Collected data:
--- START ---
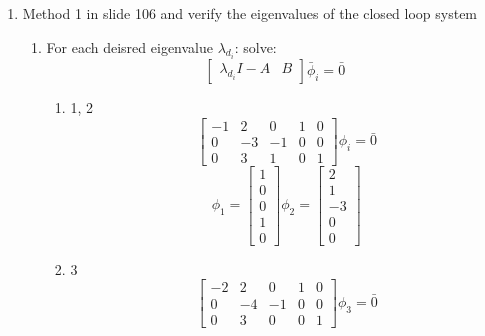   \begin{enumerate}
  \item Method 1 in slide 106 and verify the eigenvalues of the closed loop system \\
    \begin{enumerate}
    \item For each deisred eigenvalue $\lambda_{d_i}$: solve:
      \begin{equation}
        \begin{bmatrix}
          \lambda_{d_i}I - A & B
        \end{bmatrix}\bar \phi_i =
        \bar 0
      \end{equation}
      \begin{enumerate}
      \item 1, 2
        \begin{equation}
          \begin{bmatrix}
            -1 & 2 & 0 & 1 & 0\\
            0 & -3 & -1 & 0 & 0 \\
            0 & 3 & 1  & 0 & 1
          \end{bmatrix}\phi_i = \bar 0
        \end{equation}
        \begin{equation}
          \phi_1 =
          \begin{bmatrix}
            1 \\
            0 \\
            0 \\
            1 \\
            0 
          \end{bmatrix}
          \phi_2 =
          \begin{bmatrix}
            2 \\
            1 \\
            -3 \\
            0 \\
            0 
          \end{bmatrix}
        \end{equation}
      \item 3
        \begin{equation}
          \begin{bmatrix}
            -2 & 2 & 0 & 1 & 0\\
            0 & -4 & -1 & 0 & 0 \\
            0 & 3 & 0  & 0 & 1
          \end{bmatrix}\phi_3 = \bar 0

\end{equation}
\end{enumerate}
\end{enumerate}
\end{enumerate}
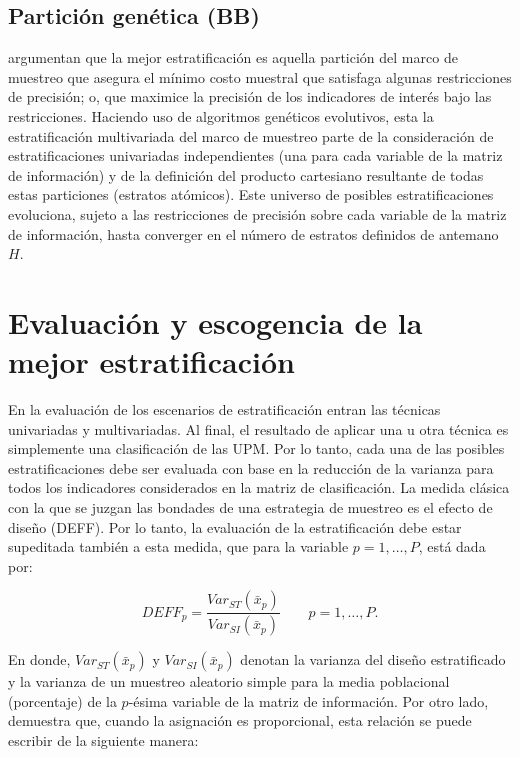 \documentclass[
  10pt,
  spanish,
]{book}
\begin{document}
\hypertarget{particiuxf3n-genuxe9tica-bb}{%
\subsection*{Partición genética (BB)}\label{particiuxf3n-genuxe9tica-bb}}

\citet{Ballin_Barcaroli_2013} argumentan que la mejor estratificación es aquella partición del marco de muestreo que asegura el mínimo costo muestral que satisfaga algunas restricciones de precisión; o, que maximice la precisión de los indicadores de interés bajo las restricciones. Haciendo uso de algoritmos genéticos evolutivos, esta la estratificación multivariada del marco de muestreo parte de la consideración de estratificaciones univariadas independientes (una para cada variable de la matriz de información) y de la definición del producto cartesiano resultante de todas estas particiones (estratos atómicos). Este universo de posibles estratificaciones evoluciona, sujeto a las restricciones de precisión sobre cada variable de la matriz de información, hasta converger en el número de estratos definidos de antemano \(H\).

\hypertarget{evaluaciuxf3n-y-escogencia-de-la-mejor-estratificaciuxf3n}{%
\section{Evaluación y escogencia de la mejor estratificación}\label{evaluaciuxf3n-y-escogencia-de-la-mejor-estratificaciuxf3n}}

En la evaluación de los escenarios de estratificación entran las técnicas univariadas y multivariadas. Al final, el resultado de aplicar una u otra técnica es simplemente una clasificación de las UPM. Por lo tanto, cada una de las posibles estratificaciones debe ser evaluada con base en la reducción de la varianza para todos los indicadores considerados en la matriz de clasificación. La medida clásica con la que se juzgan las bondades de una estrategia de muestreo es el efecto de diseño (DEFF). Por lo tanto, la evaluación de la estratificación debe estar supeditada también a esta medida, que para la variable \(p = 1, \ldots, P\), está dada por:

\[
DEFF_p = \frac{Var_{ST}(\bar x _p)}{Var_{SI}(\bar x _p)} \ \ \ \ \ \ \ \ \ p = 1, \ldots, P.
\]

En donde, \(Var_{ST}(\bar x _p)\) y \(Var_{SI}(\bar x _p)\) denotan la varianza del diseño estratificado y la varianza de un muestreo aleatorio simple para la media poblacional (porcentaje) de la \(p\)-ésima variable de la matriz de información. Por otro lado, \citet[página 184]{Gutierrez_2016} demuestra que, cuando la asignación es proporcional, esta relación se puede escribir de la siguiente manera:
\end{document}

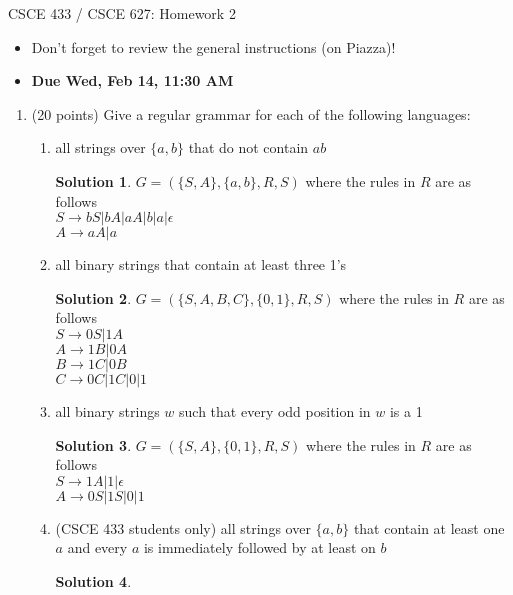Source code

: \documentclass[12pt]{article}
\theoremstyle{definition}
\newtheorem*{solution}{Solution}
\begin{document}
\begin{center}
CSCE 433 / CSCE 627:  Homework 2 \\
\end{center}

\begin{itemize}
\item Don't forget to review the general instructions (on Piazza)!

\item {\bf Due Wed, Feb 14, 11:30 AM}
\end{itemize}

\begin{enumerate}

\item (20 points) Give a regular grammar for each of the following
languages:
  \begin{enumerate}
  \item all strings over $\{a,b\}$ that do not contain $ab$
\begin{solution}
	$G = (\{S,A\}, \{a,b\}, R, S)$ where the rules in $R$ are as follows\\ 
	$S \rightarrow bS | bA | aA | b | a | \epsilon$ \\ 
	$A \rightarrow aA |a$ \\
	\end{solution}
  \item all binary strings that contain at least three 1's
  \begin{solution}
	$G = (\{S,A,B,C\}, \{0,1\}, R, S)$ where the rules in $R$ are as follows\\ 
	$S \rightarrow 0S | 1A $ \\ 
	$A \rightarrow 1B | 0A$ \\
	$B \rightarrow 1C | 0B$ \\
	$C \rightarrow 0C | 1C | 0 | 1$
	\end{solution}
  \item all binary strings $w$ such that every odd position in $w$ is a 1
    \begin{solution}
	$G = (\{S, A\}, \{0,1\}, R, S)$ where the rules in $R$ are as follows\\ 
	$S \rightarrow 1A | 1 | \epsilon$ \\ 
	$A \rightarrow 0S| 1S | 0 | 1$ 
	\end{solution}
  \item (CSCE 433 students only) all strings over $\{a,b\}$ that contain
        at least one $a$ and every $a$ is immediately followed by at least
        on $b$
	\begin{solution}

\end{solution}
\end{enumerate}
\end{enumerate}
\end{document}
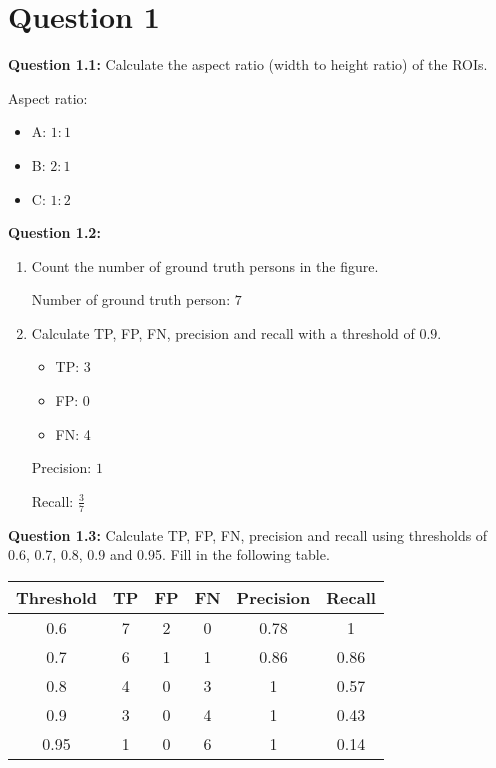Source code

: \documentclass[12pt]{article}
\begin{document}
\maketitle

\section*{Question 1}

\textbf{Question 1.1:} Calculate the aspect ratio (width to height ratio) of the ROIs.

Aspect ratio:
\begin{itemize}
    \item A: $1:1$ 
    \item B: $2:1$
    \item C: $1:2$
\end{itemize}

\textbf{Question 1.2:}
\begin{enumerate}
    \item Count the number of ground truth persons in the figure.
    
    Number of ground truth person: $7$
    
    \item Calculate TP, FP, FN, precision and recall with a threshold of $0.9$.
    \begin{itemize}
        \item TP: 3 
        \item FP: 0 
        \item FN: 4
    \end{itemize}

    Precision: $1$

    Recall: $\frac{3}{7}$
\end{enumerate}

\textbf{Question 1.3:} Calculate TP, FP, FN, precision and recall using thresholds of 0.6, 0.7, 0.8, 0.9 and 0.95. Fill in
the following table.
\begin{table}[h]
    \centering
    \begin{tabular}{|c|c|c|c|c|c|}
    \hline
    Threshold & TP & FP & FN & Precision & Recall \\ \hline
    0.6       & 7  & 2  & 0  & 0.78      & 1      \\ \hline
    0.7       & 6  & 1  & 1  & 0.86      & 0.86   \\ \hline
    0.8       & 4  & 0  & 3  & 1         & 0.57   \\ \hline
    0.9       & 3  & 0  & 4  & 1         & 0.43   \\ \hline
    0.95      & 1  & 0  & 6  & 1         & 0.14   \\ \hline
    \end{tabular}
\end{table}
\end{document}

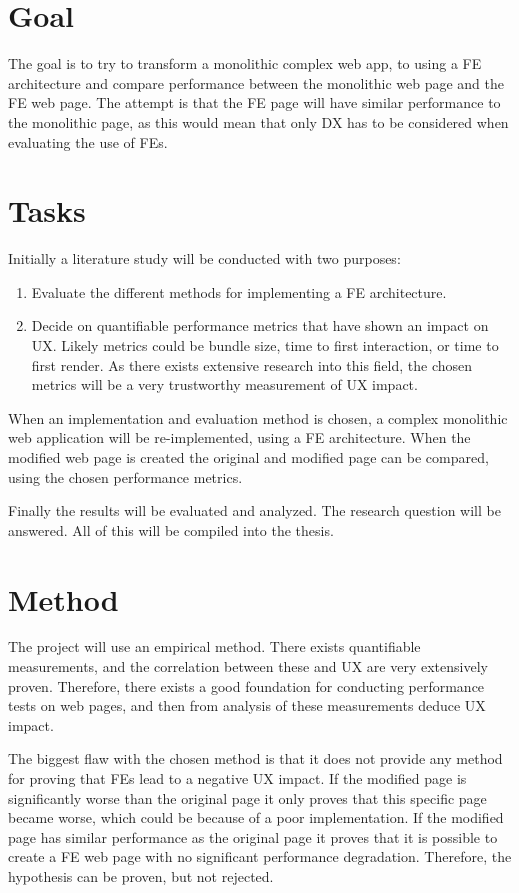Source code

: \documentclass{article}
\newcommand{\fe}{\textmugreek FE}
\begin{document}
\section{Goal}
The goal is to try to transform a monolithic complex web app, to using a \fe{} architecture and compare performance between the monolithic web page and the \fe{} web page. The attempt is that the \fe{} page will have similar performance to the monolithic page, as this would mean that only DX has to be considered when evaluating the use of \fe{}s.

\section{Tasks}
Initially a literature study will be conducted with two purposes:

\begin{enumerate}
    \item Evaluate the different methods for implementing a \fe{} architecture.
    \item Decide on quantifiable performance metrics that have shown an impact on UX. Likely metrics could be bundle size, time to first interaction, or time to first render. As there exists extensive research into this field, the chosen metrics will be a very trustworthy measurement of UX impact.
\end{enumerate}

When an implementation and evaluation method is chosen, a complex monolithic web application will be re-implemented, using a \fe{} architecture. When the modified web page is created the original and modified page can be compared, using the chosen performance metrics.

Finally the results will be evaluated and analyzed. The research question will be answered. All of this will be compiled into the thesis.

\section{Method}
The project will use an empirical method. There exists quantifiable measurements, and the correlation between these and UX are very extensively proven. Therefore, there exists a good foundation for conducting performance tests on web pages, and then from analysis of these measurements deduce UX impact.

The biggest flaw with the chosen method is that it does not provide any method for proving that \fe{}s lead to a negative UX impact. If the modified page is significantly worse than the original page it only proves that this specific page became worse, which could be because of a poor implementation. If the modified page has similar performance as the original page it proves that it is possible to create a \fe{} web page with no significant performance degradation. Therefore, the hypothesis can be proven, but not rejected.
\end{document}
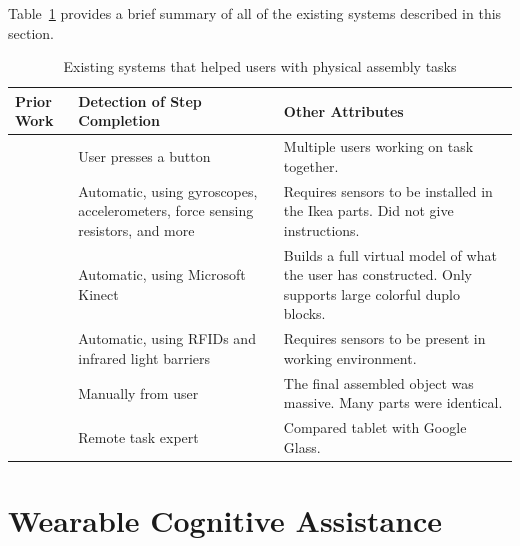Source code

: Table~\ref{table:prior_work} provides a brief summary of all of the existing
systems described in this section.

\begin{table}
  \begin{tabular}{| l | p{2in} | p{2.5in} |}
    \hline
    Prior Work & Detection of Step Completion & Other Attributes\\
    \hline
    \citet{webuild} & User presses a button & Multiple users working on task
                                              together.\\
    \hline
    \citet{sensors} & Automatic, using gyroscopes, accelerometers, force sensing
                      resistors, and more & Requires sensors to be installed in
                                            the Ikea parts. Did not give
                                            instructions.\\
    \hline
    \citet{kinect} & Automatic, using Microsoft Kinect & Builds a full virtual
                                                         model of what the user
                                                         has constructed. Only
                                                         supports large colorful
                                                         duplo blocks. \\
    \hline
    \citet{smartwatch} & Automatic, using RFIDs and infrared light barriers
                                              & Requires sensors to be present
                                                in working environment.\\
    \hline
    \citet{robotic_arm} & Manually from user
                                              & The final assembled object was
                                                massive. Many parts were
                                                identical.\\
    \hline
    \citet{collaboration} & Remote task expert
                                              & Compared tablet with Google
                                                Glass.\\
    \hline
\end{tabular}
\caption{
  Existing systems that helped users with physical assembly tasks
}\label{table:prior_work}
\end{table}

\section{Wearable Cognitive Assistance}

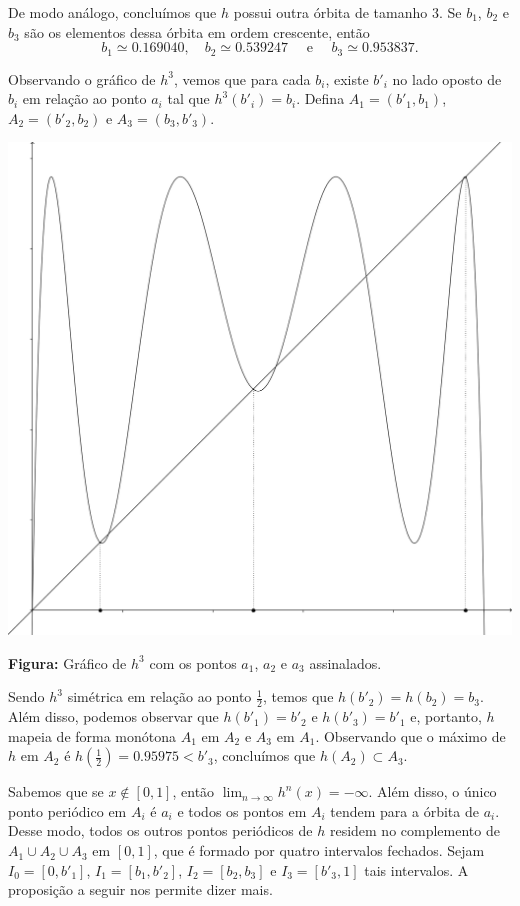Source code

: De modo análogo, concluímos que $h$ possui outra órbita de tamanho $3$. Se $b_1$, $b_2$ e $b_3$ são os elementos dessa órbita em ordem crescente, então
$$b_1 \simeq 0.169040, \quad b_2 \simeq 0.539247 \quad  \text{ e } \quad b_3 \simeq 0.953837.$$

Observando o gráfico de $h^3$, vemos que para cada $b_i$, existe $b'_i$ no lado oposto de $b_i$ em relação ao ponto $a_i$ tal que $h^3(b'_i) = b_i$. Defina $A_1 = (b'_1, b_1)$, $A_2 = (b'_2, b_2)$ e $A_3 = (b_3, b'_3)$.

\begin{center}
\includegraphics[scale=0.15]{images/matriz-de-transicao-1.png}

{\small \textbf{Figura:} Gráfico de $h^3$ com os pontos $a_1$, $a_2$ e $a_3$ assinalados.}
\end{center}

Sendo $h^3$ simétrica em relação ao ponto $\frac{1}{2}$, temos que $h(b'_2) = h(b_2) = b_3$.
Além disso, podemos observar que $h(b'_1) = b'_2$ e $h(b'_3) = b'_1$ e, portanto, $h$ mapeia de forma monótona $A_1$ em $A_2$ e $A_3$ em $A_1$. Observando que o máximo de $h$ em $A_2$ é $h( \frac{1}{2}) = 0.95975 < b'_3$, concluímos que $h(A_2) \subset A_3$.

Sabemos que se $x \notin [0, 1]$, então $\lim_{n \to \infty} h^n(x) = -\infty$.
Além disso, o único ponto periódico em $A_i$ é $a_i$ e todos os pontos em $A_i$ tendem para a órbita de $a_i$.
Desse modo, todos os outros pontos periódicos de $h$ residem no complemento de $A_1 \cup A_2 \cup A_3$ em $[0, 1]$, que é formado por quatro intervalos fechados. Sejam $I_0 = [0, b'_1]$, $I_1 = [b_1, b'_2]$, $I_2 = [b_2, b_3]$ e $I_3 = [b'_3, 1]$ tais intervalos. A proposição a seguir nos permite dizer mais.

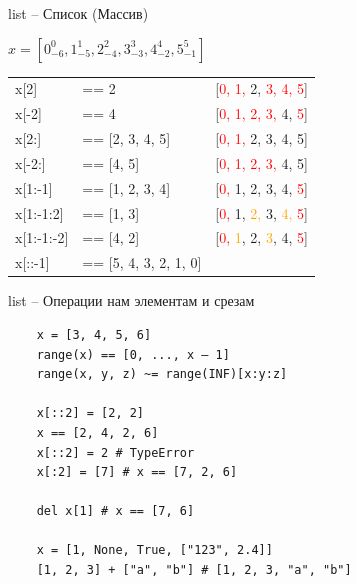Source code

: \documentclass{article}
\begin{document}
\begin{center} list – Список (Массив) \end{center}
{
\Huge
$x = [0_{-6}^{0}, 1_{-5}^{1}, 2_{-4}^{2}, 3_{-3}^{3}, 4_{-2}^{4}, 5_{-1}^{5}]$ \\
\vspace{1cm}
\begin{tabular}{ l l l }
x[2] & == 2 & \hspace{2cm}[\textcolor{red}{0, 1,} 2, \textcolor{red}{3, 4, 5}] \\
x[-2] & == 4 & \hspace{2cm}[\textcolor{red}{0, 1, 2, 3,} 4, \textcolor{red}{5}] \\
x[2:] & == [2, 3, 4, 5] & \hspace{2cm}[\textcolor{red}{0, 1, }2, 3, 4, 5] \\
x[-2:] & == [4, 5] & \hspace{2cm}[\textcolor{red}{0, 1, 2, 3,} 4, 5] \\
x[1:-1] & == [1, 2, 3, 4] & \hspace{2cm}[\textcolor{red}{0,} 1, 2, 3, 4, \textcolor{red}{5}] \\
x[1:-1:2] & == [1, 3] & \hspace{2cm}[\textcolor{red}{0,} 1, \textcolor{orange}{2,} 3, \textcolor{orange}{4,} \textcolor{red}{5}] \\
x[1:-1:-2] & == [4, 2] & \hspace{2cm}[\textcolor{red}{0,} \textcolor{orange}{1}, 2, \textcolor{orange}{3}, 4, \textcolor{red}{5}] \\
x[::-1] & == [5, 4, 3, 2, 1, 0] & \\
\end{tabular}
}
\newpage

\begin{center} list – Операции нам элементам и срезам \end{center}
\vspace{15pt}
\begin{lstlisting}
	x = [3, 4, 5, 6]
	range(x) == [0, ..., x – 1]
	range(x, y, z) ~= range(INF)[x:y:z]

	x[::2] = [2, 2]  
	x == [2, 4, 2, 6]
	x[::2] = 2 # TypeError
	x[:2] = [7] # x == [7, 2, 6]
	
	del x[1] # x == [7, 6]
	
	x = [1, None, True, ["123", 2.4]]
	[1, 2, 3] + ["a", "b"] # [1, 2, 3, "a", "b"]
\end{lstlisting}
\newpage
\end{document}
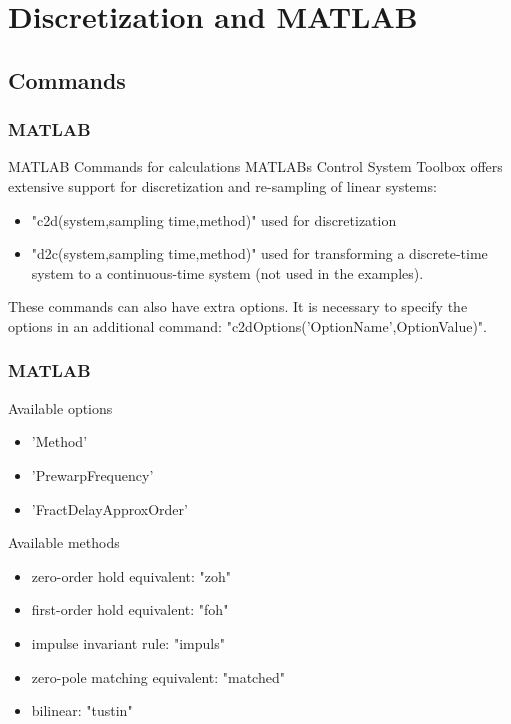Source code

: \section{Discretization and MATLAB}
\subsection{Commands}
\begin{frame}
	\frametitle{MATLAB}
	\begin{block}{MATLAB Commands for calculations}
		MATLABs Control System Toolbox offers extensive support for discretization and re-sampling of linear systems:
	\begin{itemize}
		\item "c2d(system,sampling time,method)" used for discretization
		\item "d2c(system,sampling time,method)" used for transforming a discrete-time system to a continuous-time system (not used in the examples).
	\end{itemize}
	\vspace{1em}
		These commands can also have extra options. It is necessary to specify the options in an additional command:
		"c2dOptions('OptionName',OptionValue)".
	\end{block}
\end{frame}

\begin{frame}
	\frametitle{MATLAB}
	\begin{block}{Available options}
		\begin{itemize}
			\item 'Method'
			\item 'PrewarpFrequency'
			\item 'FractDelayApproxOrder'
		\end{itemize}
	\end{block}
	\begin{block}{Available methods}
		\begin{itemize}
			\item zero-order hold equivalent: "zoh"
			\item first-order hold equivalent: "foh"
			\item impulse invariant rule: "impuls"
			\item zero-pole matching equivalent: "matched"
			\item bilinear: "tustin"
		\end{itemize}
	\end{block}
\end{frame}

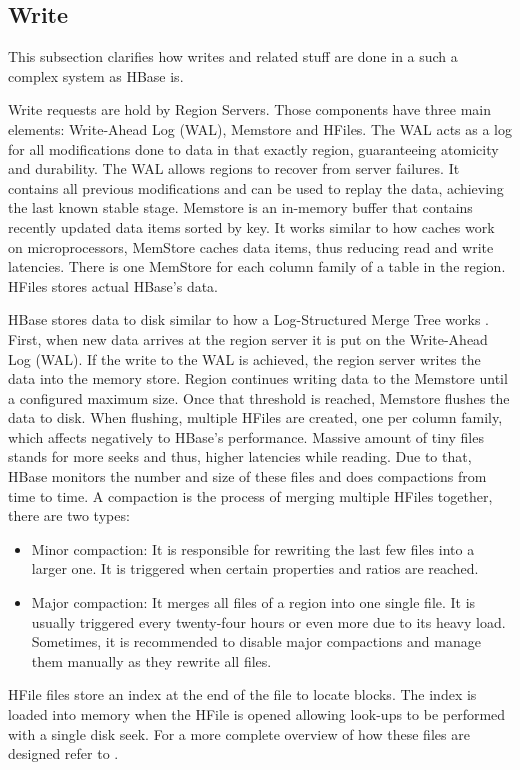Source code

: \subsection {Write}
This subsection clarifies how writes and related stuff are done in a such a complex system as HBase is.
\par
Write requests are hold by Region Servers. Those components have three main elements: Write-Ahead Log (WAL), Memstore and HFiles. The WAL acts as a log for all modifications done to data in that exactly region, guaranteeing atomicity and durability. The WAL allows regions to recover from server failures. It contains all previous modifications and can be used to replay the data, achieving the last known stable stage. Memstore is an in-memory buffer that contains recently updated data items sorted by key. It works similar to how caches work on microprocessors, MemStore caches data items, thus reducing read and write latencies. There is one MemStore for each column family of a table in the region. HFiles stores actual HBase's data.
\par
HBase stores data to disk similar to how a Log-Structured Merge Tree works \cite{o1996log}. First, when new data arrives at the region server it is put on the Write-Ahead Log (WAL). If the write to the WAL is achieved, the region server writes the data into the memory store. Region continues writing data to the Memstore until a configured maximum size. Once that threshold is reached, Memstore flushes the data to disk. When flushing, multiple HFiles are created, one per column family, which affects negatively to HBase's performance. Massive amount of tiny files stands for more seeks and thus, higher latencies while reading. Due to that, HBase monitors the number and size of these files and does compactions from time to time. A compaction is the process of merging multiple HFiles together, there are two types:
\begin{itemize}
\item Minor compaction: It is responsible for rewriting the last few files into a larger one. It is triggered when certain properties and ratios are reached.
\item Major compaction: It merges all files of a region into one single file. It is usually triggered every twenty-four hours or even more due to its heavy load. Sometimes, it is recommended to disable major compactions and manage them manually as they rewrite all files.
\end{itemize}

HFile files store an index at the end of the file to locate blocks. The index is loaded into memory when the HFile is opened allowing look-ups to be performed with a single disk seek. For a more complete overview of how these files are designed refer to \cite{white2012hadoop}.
--- END ---
[Required work]:
What lines above contain "epsilon"? Copy them out.

[Solution to this task]:
	$S \rightarrow bS | bA | aA | b | a | \epsilon$ \\ 
	$S \rightarrow 1A | 1 | \epsilon$ \\ 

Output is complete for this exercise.